== PAGE EXCERPT
No functional change.

> > +	status = hv_do_hypercall(HVCALL_FLUSH_DEVICE_DOMAIN, input, NULL);
> > +
> > +	local_irq_restore(flags);
> > +
> > +	if (!hv_result_success(status))
> > +		pr_err("HVCALL_FLUSH_DEVICE_DOMAIN failed, status %lld\n", status);
> > +}
> > +
> > +static void hv_iommu_detach_dev(struct iommu_domain *domain, struct device *dev)
> > +{
> > +	u64 status;
> > +	unsigned long flags;
> > +	struct hv_input_detach_device_domain *input;
> > +	struct pci_dev *pdev;
> > +	struct hv_iommu_domain *hv_domain = to_hv_iommu_domain(domain);
> > +	struct hv_iommu_endpoint *vdev = dev_iommu_priv_get(dev);
> > +
> > +	/* See the attach function, only PCI devices for now */
> > +	if (!dev_is_pci(dev) || vdev->hv_domain != hv_domain)
> > +		return;
> 
> Are these sanity checks necessary? The only caller is hv_iommu_attach_dev()
> and it has already done the checks.

You're right, they're redundant. 

> > +
> > +	pdev = to_pci_dev(dev);
> > +
> > +	dev_dbg(dev, "detaching from domain %d\n", hv_domain->device_domain.domain_id.id);
> > +
> > +	local_irq_save(flags);
> > +
> > +	input = *this_cpu_ptr(hyperv_pcpu_input_arg);
> > +	memset(input, 0, sizeof(*input));
> > +	input->partition_id = HV_PARTITION_ID_SELF;
> > +	if (hv_iommu_lookup_logical_dev_id(pdev, &input->device_id.as_uint64)) {
> 
> As Sashiko and Jacob Pan pointed out, doing the lookup while interrupts are disabled
> is problematic. My suggestion would be to just do the lookup into a local variable
> before disabling interrupts (rather than using a raw spin lock as Jacob suggested).
> 
> Same situation occurs in hv_iommu_attach_dev() and
> hv_iommu_get_logical_device_property().
> 

Thanks! I would also prefer to look up before disabling interrupts.
====
== EXCERPTED RECORDS
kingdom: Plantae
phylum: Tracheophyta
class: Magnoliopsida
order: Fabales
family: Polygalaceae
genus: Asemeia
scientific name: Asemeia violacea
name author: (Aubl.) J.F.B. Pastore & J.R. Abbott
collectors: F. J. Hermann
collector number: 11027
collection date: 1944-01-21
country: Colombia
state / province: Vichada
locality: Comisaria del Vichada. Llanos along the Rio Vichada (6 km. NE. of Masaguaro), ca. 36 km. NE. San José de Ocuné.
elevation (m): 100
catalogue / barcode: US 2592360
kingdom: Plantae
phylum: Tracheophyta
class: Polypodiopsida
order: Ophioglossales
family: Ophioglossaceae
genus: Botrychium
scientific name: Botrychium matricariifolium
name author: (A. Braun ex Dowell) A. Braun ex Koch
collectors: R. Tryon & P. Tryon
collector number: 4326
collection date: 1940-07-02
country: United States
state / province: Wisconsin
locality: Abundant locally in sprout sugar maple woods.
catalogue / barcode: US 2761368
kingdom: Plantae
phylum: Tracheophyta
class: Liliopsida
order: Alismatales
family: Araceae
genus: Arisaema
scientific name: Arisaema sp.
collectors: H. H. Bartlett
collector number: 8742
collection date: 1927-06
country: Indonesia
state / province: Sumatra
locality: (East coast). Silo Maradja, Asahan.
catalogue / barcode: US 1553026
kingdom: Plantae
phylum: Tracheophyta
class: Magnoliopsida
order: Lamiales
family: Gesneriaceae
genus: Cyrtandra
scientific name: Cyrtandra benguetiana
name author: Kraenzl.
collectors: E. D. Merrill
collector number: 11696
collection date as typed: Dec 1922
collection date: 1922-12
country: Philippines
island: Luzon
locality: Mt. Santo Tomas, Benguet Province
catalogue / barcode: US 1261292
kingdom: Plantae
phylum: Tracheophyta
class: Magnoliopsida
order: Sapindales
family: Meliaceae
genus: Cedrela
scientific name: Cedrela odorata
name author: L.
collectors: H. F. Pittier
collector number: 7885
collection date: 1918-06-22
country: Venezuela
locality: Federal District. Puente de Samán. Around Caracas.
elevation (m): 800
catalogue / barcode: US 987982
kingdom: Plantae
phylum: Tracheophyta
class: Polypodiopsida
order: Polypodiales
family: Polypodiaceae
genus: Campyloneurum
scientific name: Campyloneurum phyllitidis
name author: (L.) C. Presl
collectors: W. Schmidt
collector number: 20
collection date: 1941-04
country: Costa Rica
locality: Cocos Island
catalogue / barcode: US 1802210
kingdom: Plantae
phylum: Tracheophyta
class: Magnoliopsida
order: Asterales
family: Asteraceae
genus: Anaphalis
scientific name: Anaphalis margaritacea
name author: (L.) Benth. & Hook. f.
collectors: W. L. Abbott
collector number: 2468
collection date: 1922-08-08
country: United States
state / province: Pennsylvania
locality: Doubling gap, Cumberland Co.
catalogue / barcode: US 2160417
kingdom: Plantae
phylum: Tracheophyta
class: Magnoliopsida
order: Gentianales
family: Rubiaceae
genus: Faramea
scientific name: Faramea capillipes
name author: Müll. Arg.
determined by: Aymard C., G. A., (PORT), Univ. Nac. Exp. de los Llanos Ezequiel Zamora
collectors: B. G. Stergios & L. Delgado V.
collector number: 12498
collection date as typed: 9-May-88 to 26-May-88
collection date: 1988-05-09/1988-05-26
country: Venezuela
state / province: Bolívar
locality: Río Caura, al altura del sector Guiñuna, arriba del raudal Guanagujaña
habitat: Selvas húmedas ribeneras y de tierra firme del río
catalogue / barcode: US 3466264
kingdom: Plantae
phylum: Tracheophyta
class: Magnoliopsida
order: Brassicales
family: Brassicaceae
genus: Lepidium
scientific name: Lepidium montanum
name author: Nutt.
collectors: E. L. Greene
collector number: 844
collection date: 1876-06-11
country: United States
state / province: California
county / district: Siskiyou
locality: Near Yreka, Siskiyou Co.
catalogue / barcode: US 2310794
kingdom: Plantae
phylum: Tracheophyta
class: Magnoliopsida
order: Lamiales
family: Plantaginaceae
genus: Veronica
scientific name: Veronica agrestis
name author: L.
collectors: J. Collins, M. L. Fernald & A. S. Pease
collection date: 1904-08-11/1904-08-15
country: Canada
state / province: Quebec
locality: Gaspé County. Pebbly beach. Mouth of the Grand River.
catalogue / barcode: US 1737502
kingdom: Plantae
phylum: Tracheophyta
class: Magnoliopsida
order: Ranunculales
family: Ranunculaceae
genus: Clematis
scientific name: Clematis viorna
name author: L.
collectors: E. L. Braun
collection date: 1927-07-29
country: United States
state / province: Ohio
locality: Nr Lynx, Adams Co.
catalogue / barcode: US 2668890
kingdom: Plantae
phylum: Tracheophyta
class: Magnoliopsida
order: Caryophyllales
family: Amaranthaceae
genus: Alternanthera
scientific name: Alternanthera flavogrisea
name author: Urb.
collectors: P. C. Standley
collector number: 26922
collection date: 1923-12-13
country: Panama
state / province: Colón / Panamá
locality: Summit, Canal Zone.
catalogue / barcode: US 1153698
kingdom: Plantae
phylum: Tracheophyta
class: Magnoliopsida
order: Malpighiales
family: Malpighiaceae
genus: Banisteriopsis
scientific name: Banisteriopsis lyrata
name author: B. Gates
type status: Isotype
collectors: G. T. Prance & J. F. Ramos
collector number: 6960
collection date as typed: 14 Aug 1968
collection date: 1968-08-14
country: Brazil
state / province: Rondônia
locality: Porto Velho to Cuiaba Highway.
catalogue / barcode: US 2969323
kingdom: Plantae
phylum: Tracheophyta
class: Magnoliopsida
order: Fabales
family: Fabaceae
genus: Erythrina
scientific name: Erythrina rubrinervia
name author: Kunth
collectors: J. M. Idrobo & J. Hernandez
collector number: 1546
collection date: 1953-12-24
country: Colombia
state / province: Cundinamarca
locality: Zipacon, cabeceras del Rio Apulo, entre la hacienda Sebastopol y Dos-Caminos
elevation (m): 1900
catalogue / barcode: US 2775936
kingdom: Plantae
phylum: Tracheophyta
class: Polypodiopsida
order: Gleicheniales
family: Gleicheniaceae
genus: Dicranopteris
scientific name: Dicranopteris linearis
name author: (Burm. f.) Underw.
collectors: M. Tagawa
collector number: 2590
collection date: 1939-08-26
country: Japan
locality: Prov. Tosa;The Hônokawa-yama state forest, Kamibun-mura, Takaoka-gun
====
- **EXERCISE PROMPT**: In the patch discussion, what does the reviewer suggest doing instead of using a raw spin lock?

- **RESPONSE TO THE EXERCISE**: Doing the lookup into a local variable before disabling interrupts.